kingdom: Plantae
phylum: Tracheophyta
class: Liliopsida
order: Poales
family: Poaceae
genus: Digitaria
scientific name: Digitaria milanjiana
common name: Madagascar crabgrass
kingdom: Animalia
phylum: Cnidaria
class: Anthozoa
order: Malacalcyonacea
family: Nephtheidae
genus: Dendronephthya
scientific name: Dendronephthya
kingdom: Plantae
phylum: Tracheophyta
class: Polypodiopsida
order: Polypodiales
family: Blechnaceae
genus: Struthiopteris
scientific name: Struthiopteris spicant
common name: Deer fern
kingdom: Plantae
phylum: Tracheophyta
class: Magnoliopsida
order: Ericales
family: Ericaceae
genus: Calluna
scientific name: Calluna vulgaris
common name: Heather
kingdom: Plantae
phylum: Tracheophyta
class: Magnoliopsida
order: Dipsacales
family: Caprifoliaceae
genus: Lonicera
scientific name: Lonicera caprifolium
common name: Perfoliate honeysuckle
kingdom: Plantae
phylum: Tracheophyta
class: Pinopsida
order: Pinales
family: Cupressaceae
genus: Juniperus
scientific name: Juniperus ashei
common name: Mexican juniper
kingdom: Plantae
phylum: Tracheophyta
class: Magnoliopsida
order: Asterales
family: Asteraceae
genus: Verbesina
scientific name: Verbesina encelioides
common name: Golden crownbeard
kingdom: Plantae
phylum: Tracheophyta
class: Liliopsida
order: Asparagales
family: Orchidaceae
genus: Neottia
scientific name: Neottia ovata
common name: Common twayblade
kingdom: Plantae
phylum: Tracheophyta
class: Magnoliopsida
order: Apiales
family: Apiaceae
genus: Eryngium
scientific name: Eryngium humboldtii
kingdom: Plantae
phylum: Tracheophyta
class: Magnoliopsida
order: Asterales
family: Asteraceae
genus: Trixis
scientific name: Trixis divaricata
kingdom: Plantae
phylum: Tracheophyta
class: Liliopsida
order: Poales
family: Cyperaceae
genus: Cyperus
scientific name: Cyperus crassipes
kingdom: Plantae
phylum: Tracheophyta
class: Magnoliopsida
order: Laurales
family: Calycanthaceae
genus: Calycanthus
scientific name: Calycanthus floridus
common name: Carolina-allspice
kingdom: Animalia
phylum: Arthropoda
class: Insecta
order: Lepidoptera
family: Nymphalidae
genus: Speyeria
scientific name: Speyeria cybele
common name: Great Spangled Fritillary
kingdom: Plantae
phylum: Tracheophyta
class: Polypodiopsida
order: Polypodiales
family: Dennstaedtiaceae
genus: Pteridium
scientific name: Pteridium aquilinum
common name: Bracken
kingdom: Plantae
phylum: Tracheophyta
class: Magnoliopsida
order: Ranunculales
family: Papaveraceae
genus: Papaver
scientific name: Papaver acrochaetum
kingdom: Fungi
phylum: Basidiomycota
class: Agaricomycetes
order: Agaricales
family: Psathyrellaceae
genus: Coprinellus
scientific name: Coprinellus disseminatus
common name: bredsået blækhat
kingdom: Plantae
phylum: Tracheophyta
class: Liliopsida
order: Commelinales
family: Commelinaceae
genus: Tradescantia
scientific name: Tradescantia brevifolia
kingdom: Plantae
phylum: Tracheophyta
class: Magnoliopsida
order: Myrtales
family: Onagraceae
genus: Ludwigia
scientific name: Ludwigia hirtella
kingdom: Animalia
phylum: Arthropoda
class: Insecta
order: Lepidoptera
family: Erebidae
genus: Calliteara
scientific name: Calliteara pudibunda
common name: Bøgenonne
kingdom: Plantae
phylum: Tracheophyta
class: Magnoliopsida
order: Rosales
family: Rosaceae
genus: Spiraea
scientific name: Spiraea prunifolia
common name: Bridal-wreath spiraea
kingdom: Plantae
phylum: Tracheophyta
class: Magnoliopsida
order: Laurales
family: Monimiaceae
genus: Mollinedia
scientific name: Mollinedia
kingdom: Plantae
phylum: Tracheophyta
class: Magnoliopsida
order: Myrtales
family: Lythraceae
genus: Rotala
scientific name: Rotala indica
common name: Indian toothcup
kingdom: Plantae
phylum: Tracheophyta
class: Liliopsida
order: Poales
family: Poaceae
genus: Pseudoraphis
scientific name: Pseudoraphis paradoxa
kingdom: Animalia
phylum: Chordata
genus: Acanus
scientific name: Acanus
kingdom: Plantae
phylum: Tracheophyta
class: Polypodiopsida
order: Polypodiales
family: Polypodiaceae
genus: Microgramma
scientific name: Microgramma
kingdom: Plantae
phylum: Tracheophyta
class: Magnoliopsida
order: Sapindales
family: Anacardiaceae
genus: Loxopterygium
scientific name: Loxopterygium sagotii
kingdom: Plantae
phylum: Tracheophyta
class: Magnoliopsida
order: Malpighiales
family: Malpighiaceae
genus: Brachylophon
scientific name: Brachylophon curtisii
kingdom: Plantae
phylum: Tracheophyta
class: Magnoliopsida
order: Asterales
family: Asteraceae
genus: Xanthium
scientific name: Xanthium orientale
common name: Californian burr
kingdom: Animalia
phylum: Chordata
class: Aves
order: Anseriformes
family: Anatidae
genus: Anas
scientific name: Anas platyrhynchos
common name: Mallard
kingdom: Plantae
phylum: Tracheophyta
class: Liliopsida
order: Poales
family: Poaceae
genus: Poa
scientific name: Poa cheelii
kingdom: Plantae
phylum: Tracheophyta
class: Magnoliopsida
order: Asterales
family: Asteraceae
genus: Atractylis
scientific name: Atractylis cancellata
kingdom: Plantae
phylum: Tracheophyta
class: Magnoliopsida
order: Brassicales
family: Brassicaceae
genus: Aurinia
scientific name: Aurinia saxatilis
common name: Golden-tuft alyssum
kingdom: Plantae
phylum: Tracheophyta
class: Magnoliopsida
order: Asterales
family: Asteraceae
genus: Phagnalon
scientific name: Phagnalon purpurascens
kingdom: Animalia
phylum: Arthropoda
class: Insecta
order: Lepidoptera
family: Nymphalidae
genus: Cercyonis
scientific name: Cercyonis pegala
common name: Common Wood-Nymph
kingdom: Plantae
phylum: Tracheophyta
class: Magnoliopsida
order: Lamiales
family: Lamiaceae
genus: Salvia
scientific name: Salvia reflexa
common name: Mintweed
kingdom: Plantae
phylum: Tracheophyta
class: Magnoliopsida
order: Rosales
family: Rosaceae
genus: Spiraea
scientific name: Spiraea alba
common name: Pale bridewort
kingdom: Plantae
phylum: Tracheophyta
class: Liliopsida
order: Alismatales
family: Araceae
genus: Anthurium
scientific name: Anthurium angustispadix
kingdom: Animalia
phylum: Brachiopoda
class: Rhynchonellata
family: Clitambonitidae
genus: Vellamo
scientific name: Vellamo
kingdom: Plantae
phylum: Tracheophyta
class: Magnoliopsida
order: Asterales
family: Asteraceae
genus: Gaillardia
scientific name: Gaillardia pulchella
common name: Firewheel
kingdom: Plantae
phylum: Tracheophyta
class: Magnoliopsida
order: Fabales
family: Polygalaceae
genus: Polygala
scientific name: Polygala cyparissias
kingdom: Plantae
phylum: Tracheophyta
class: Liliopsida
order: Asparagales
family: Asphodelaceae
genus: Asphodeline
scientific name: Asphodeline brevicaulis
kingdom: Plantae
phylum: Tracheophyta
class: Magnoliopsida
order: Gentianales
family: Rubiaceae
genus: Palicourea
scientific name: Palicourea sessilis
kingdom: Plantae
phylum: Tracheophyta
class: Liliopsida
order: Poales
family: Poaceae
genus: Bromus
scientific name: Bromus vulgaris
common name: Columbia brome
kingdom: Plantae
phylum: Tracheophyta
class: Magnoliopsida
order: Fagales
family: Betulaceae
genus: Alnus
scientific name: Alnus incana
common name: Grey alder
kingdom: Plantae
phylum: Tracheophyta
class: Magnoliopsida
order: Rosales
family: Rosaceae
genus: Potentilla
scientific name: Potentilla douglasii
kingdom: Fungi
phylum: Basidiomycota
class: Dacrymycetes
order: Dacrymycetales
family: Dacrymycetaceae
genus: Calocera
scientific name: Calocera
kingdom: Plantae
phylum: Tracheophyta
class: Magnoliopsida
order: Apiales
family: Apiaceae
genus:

---*---

- _Stated exercise_: Repeat the lines between the line holding "order: Alismatales" and the line holding "order: Fagales", inclusive, with nothing changed.

- _Correct answer_:
order: Alismatales
family: Araceae
genus: Anthurium
scientific name: Anthurium angustispadix
kingdom: Animalia
phylum: Brachiopoda
class: Rhynchonellata
family: Clitambonitidae
genus: Vellamo
scientific name: Vellamo
kingdom: Plantae
phylum: Tracheophyta
class: Magnoliopsida
order: Asterales
family: Asteraceae
genus: Gaillardia
scientific name: Gaillardia pulchella
common name: Firewheel
kingdom: Plantae
phylum: Tracheophyta
class: Magnoliopsida
order: Fabales
family: Polygalaceae
genus: Polygala
scientific name: Polygala cyparissias
kingdom: Plantae
phylum: Tracheophyta
class: Liliopsida
order: Asparagales
family: Asphodelaceae
genus: Asphodeline
scientific name: Asphodeline brevicaulis
kingdom: Plantae
phylum: Tracheophyta
class: Magnoliopsida
order: Gentianales
family: Rubiaceae
genus: Palicourea
scientific name: Palicourea sessilis
kingdom: Plantae
phylum: Tracheophyta
class: Liliopsida
order: Poales
family: Poaceae
genus: Bromus
scientific name: Bromus vulgaris
common name: Columbia brome
kingdom: Plantae
phylum: Tracheophyta
class: Magnoliopsida
order: Fagales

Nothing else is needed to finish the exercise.